You “think” your blood pressure is chronically high. You think or you know? Have you had it tested recently?

I have high blood pressure and have been on tablets for a while now. I gave up the smokes a few months back to try to bring it down before I ended up having a stroke. My BP now averages around 140/90 with medication and resting heart rate about 70.

If you can’t get to a Dr, get your BP tested. You must be able to go to a pharmacy or somewhere and use a machine. If you’re BP is high and you can’t get in to your doc, get to another one. Buy a home test machine if you can and monitor your BP at home.

I don’t know about your heart rate but please get your blood pressure checked, too. A forty year old friend of mine died in her sleep from untreated high blood pressure.

I’ll check out my BP in the next few days.

My doctor is amazingly hard to see. Good to know that “normal” heart rate can be in the 60-100 range.

Thanks Fuzzy.

Is this a whoosh? Why are doctors in North America seemingly so hard to get to see? I’ve seen other posters on this board say they have to wait 3-4 weeks for an appointment. Why? I can just about always get a next day appointment and most of the time same day if I call his office early in the morning.

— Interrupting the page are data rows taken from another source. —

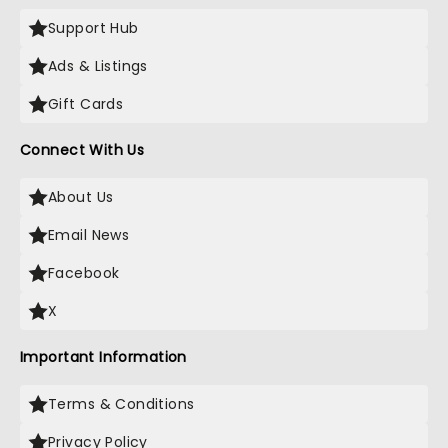
Support Hub
Ads & Listings
Gift Cards
Connect With Us
About Us
Email News
Facebook
X
Important Information
Terms & Conditions
Privacy Policy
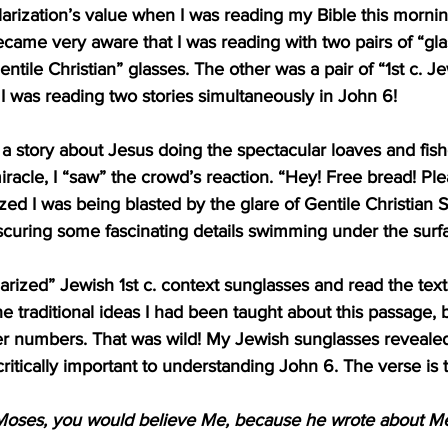
arization’s value when I was reading my Bible this mornin
became very aware that I was reading with two pairs of “gla
entile Christian” glasses. The other was a pair of “1st c. J
d I was reading two stories simultaneously in John 6!
 story about Jesus doing the spectacular loaves and fishe
miracle, I “saw” the crowd’s reaction. “Hey! Free bread! Pl
lized I was being blasted by the glare of Gentile Christian
scuring some fascinating details swimming under the surf
arized” Jewish 1st c. context sunglasses and read the text
he traditional ideas I had been taught about this passage, b
er numbers. That was wild! My Jewish sunglasses revealed
 critically important to understanding 
John 6
. The verse is t
 Moses, you would believe Me, because he wrote about Me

Addressing the OP, I usually have a 72 bpm resting rate now that my blood pressure is controlled but it used to be around 80 when I smoked and had chronically high BP.

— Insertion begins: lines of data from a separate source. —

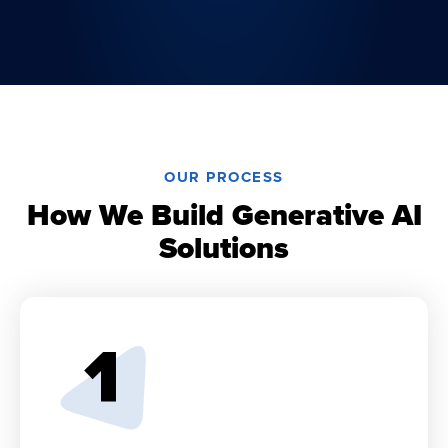
OUR PROCESS
How We Build Generative AI
Solutions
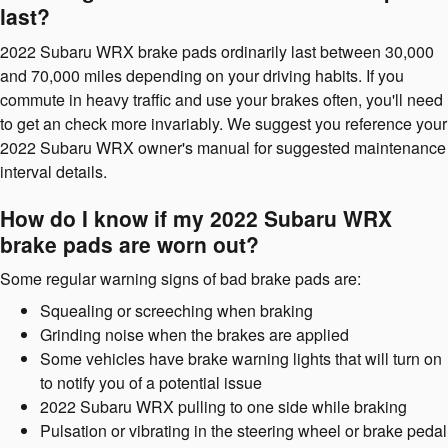
last?
2022 Subaru WRX brake pads ordinarily last between 30,000
and 70,000 miles depending on your driving habits. If you
commute in heavy traffic and use your brakes often, you'll need
to get an check more invariably. We suggest you reference your
2022 Subaru WRX owner's manual for suggested maintenance
interval details.
How do I know if my 2022 Subaru WRX
brake pads are worn out?
Some regular warning signs of bad brake pads are:
Squealing or screeching when braking
Grinding noise when the brakes are applied
Some vehicles have brake warning lights that will turn on
to notify you of a potential issue
2022 Subaru WRX pulling to one side while braking
Pulsation or vibrating in the steering wheel or brake pedal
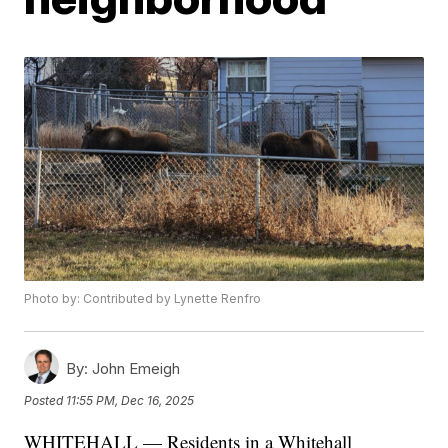
Photo by: Contributed by Lynette Renfro
By:
John Emeigh
Posted
11:55 PM, Dec 16, 2025
WHITEHALL — Residents in a Whitehall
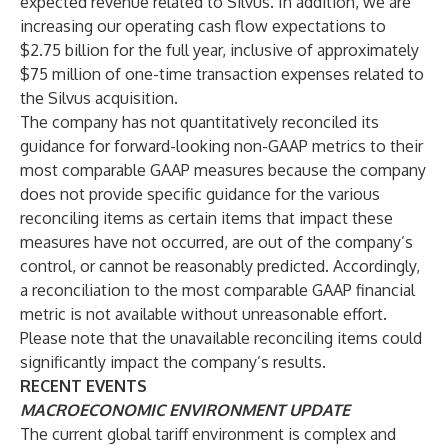
expected revenue related to Silvus. In addition, we are
increasing our operating cash flow expectations to
$2.75 billion for the full year, inclusive of approximately
$75 million of one-time transaction expenses related to
the Silvus acquisition.
The company has not quantitatively reconciled its
guidance for forward-looking non-GAAP metrics to their
most comparable GAAP measures because the company
does not provide specific guidance for the various
reconciling items as certain items that impact these
measures have not occurred, are out of the company’s
control, or cannot be reasonably predicted. Accordingly,
a reconciliation to the most comparable GAAP financial
metric is not available without unreasonable effort.
Please note that the unavailable reconciling items could
significantly impact the company’s results.
RECENT EVENTS
MACROECONOMIC ENVIRONMENT UPDATE
The current global tariff environment is complex and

“Normal” heart rate depends on a bunch of factors. Some people naturally run high or low, whether or not you have blood pressure or circulation problems is a factor, a bunch of other stuff…

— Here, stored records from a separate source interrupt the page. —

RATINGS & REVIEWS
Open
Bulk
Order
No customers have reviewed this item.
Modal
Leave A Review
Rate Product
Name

Basically, it’s not something that can be answered over the internet. You need to see a real doctor in real life.

What do you mean “your” doctor? If you have any physiological problems with your meat housing, you better go see a person educated on the medical sciences ASAP no matter who they are. They are all educated by the same system and waiting in line to see a particular individual when you have a clear abnormality is stupid.

That sure seems like a lot to me.

I had a resting pulse rate of 90 bpm for years and years. I smoked heavily during that time but finally quit and then it dropped to 80 bpm and stayed there for three decades more. My doctor at the time explained that generally speaking the better shape you’re in the lower your heart rate will be, and that professional athletes often have heart rates in the mid-40s. Still I did nothing in the way of exercise and my heart rate stayed at 80 bpm.

Then a year and a half ago I began riding a bicycle regularly and now my heart rate is down to 64 bpm, so my suggestion is that you begin a program of cardio. I chose bicycling because it’s an enjoyable way to exercise that isn’t repetitive and boring, but any type of cardio will bring your heart rate down and make you healthier.

They are hard to see if you are either booking a routine physical or tell the receptionist “it’s no rush”. If you call for an urgent need, you can get same/next day.

Each time my doctor check my pulse, it’s above 80 (and my blood pressure is low), so I was surprised the OP was worried.

Great suggestion! The original poster is obviously under a lot of stress if he can’t take off work long enough to see a Doctor until September. Bicycling every day for at least 45 minutes will relieve the stress load and likely will bring down the heart rate considerably. Still, the best advice is to see a Doctor immediately and get a professional opinion.

I don’t think 90bpm is that high, but I’ll echo what everyone else here is saying and tell you to see your doc and get your blood pressure tested when you can.

My resting heart rate is around 40-50BPM (usually 42 or 43ish) and I am not really an athlete or anything. Sleeping I’m sure it drops even lower. My boyfriend’s is around 80. Ours are both fine, which goes to show that there can be a big variance in what is considered normal, on both the high and low ends.

But I do think seeing a doctor and getting a clean bill of health (or making whatever necessary lifestyle adjustments/medications the doc recommends) will help you out with the anxiety.

This.

If you currently don’t exercise, why not start with a 15 minute walk every day, before work, after lunch or after dinner? Cycling is also great but you need a bike and safe paths/roads.